Thursday, March 08, 2007

Pardon me?

Two days have passed since Scooter Libby was convicted of perjury and obstruction of justice…

Two days… and already we’re starting to hear the peanut gallery that is the U.S. right-wing media calling for Bush to pardon him.

(And my favorite reaction to the Libby verdict is this quote from uber-political strategist David Gergen who said; “

This is an administration that has been mostly free of scandal over the last six years and now they have the taint that they cannot erase,”
… uh, sure… I don’t know what Mr. Gergen is smoking, but whatever it is, I’d like some please… … but I’m getting off-topic)

National Review… The Weekly Standard… Wall Street Journal… and conservative blogs from across the country… all of them are calling for Bush to pardon VP Dick Cheney’s patsy fall-guy former aide.

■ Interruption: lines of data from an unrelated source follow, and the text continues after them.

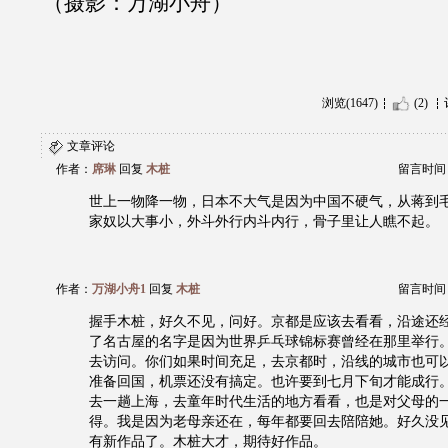
（摄影：万湖小舟）
浏览(1647)
(2)
文章评论
作者：
席琳
回复
木桩
留言时间：20
世上一物降一物，日本不大气是因为中国不硬气，从蒋到
家奴以大事小，外斗外行内斗内行，骨子里让人瞧不起。
作者：
万湖小舟1
回复
木桩
留言时间：20
握手木桩，好久不见，问好。京都是应该去看看，沿途还
了名古屋的名字是因为世界乒乓球锦标赛曾经在那里举行
去访问。你们如果时间充足，去京都时，沿线的城市也可
准备回国，机票还没有搞定。也许要到七月下旬才能成行
去一趟上海，去童年时代生活的地方看看，也是对父母的
得。我是因为老母亲还在，每年都要回去陪陪她。好久没
有新作品了。木桩大才，期待好作品。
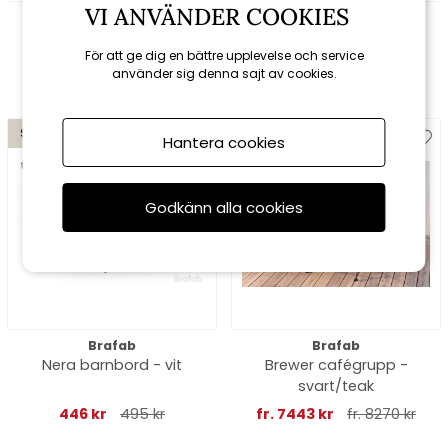
VI ANVÄNDER COOKIES
Sommarboden Selection
Sommarboden Selection
Caggi café-set - taupe
Caggi café-set - svart
För att ge dig en bättre upplevelse och service
1499 kr
1895 kr
1499 kr
1895 kr
använder sig denna sajt av cookies.
Spara 10%
Spara 10%
Hantera cookies
till 16/8
Godkänn alla cookies
Brafab
Brafab
Nera barnbord - vit
Brewer cafégrupp -
svart/teak
446 kr
495 kr
fr. 7443 kr
fr. 8270 kr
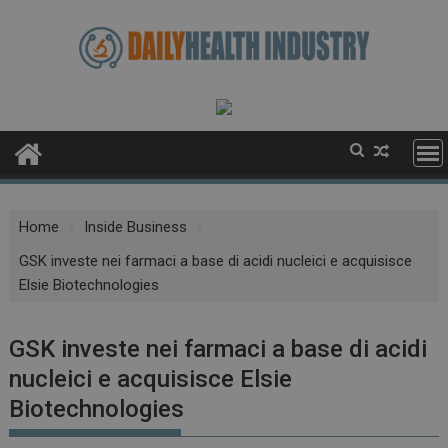
Skip
to
content
Home
Inside Business
GSK investe nei farmaci a base di acidi nucleici e acquisisce
Elsie Biotechnologies
GSK investe nei farmaci a base di acidi
nucleici e acquisisce Elsie
Biotechnologies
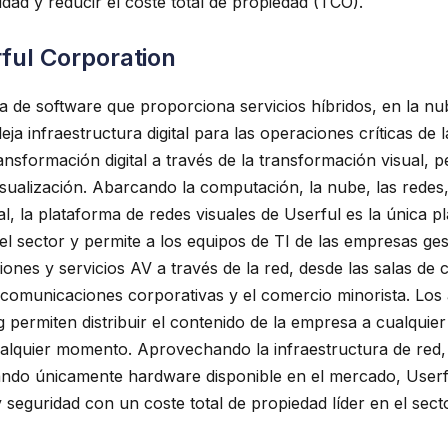
ridad y reducir el coste total de propiedad (TCO).
ful Corporation
 de software que proporciona servicios híbridos, en la nub
ja infraestructura digital para las operaciones críticas de 
nsformación digital a través de la transformación visual, 
sualización. Abarcando la computación, la nube, las redes, 
tal, la plataforma de redes visuales de Userful es la única 
del sector y permite a los equipos de TI de las empresas ge
ciones y servicios AV a través de la red, desde las salas de 
as comunicaciones corporativas y el comercio minorista. Lo
 permiten distribuir el contenido de la empresa a cualquier 
ualquier momento. Aprovechando la infraestructura de red
izando únicamente hardware disponible en el mercado, Userf
 y seguridad con un coste total de propiedad líder en el sect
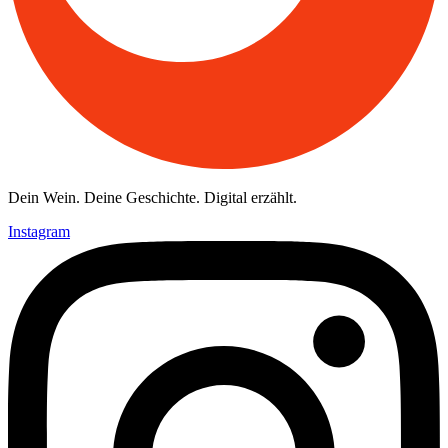
Dein Wein. Deine Geschichte. Digital erzählt.
Instagram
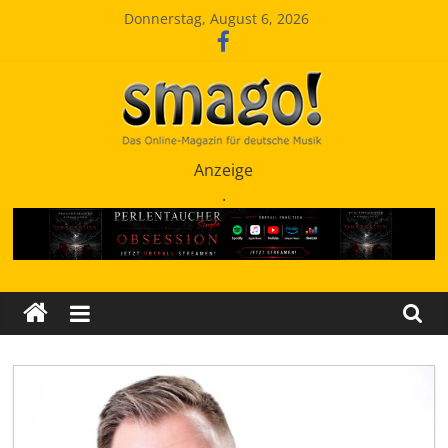
Zum
Donnerstag, August 6, 2026
Inhalt
springen
Smago
Anzeige
.
SchlagerMAGazinOnline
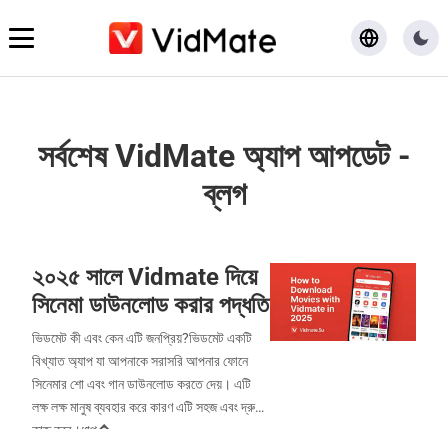
হোম
সর্বশেষ VidMate অ্যাপ আপডেট -
ডাউনলোড
ব্লগ
ব্লগ
২০২৫ সালে Vidmate দিয়ে
সিনেমা ডাউনলোড করার পদ্ধতি
ভিডমেট কী এবং কেন এটি জনপ্রিয়?ভিডমেট একটি
বিখ্যাত অ্যাপ যা আপনাকে সরাসরি আপনার ফোনে
সিনেমার শো এবং গান ডাউনলোড করতে দেয়। এটি
লক্ষ লক্ষ মানুষ ব্যবহার করে কারণ এটি সহজ এবং দ্রুত
কাজ করে।ধাপ�...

First, let me explain what exactly a pardon is… well, not me really, but the good folks at Findlaw.com… according to them, a pardon is:

...an act of grace, proceeding from the power entrusted with the execution of the laws, which exempts the individual, on whom it is bestowed, from the punishment the law inflicts for a crime he has committed...A pardon is a deed, to the validity of which delivery is essential, and delivery is not complete without acceptance.

Everyone got that? Goo— wait a minute…

‘…a crime he has committed’… ‘a crime’… ‘he has’… ‘committed’…

Now that sounds like a confession to me…wouldn’t accepting a pardon essentially mean that Libby is admitting that he did lie and that he did obstruct justice???

And while we’re on the semantics of what a pardon is and what it signifies, how about we look into the rules on granting pardons.

The Rules Governing Petitions For Executive Clemency, brought to us by the good folks at the U.S. Departent of Justice, are:

No petition for pardon should be filed until the expiration of a waiting period of at least five years after the date of the release of the petitioner from confinement or, in case no prison sentence was imposed, until the expiration of a period of at least five years after the date of the conviction of the petitioner. Generally, no petition should be submitted by a person who is on probation, parole, or supervised release.

So it seems there are some legal parameters and rules that have to be followed in order for someone to get executive clemancy,and that Libby would have to wait until 2012 to be eligible for a pardon… but… seeing as how this is the White House – the BUSH White House that is – I’m sure they’ll ignore all those parameters and make it work for them anyway they have to…

But they should keep in mind that this thing ain’t over yet… Oversight and Government Reform Committee Chairman Henry Waxman (D-CA) will hold hearings investigating the outing of Valerie Plame… and has already got a veritable who’s who of people coming to testifying, including Special Counsel Patrick Fitzgerald and the woman herself; Ms. Valerie Plame.